Tremas- Menteri Pertahanan (Menhan) Republik Indonesia (RI), H. Prabowo Subianto Djojohadikusumo melakukan kunjungan ke Perguruan Islam Pondok Tremas, Sabtu (20/05/2023). Kedatangannya tersebut dimaksudkan untuk silaturahim disela kunjungan kerjanya.

Dalam kesempatan itu, Menhan Prabowo menyatakan kesediaan untuk ikut mengembangkan pesantren. Hal itu mengingat peran besar para ulama dan santri dalam merebut kemerdekaan hingga membangun Bangsa Indonesia.

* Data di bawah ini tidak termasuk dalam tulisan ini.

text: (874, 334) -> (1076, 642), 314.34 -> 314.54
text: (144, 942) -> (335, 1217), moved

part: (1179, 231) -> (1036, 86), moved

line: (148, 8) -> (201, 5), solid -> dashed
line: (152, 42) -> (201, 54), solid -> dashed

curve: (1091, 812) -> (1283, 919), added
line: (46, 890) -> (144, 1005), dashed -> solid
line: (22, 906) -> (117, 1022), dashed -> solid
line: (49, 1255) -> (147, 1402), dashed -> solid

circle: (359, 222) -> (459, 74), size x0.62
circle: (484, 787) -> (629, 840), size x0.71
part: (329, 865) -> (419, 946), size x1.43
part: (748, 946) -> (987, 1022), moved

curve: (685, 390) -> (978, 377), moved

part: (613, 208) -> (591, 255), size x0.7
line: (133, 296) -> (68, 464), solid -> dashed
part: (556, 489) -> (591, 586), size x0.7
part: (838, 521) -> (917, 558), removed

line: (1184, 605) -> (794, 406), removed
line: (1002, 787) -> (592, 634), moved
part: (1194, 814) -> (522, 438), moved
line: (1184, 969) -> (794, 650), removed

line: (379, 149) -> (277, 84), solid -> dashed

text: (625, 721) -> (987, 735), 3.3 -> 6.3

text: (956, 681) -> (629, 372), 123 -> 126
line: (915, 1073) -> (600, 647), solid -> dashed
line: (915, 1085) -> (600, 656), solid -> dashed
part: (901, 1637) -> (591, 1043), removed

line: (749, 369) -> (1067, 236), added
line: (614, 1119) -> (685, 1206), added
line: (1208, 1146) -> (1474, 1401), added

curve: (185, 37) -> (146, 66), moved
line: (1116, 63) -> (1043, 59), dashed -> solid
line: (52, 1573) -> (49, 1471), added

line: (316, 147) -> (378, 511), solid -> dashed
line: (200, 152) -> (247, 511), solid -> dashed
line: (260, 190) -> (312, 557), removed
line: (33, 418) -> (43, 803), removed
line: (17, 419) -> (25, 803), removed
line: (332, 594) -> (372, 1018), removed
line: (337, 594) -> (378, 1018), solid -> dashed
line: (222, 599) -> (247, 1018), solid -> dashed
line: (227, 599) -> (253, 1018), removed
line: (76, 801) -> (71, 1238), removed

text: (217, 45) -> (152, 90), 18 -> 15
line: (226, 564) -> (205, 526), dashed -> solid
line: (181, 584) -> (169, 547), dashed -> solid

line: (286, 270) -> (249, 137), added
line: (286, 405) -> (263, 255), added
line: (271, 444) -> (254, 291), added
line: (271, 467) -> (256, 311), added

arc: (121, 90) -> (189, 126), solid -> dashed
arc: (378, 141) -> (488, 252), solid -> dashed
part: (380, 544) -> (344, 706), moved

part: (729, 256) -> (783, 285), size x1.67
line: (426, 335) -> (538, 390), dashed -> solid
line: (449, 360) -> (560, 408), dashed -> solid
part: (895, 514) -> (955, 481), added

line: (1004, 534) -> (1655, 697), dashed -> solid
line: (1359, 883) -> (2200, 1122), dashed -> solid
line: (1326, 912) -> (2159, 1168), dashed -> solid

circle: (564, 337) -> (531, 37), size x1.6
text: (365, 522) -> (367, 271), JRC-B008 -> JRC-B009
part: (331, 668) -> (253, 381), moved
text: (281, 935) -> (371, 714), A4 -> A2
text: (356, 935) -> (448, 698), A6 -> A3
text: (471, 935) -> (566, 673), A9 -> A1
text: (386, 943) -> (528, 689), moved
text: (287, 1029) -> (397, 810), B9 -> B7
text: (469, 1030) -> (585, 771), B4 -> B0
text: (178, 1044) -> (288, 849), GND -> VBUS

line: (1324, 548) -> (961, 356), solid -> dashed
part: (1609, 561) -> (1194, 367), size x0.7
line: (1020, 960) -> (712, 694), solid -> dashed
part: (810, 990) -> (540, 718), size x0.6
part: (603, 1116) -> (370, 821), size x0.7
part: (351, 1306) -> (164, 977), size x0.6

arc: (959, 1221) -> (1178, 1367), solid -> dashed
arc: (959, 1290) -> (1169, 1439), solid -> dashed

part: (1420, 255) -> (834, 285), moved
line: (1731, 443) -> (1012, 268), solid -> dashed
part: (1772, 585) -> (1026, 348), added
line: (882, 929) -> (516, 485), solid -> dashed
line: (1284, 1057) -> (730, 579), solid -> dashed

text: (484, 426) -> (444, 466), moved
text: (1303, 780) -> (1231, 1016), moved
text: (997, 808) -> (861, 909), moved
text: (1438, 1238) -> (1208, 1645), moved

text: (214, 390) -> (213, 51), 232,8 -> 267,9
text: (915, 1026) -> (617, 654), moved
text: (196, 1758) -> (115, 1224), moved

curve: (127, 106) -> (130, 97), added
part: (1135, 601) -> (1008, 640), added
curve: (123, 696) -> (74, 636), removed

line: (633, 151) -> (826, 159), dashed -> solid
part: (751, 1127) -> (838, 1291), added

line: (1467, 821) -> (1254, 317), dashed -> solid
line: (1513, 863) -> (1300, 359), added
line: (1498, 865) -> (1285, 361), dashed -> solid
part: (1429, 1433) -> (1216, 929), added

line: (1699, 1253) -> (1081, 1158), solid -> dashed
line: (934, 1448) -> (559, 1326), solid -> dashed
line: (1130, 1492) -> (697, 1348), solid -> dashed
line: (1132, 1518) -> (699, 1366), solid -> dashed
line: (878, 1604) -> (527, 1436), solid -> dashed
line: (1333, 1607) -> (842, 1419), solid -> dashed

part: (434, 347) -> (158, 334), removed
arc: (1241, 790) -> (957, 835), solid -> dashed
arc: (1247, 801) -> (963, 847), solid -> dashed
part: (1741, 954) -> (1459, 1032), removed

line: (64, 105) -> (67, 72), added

“Kita ketahui bersama bahwa pesantren merupakan unsur penting dalam pembinaan generasi penerus. Saya ingin ikut membantu pengembangan pesantren ini sesuai kemampuan, semoga bermanfaat,” kata Prabowo.

Dirinya menyampaikan bahwa Indonesia merupakan bangsa yang memiliki jumlah umat muslim terbesar di dunia. Begitu pula peran pesantren dalam melawan penjajah juga sangat besar.

“Benar. Islam lahir di tanah suci, tapi umat muslim terbanyak ada di Indonesia. Kemerdekaan kita bukan pemberian dari bangsa lain, kemerdekaan kita dari keringat dan air mata nenek moyang kita. Dulu kita dijajah, karena negara kita sangat kaya. Sampai sekarang pun masih sangat kaya. Bayangkan, sudah dijajah, sudah dirampok bangsa asing, sampai sekarang masih punya kekayaan luar biasa,” jelasnya.

Menhan Prabowo bersama para santri Pondok Tremas
Menhan Prabowo bersama para santri Pondok Tremas

Lebih lanjut, dirinya berpesan kepada para santri agar memiliki rasa kepercayaan diri dan bangga terhadap Negara Kesatuan Republik Indonesia (NKRI). Dirinya juga menceritakan bagaimana perjuangan para pendahulu saat merebut kembali dari bangsa asing hingga puncaknya pada 10 November 1945 di Surabaya.

“Di sinilah peran pesantren ulama dan kiai sangat penting dalam perjuangan, seringkali para tokoh pemimpin bersumber dari ulama, bahkan berperan penting,” imbuhnya.

Dirinya juga menyatakan, bahwa Bangsa Indonesia tidak mau dijajah lagi, lebih baik hancur daripada dijajah bangsa lain.

“Anak anakku para santri, kalian adalah penerus dari bangsa yang pemberani. Bangsa yang tidak mau jadi pesuruh dan disepelekan kita mau jadi bamgsa yang kuat, sejahtera dan makmur serta terhormat. Kita harus yakin,” tandasnya.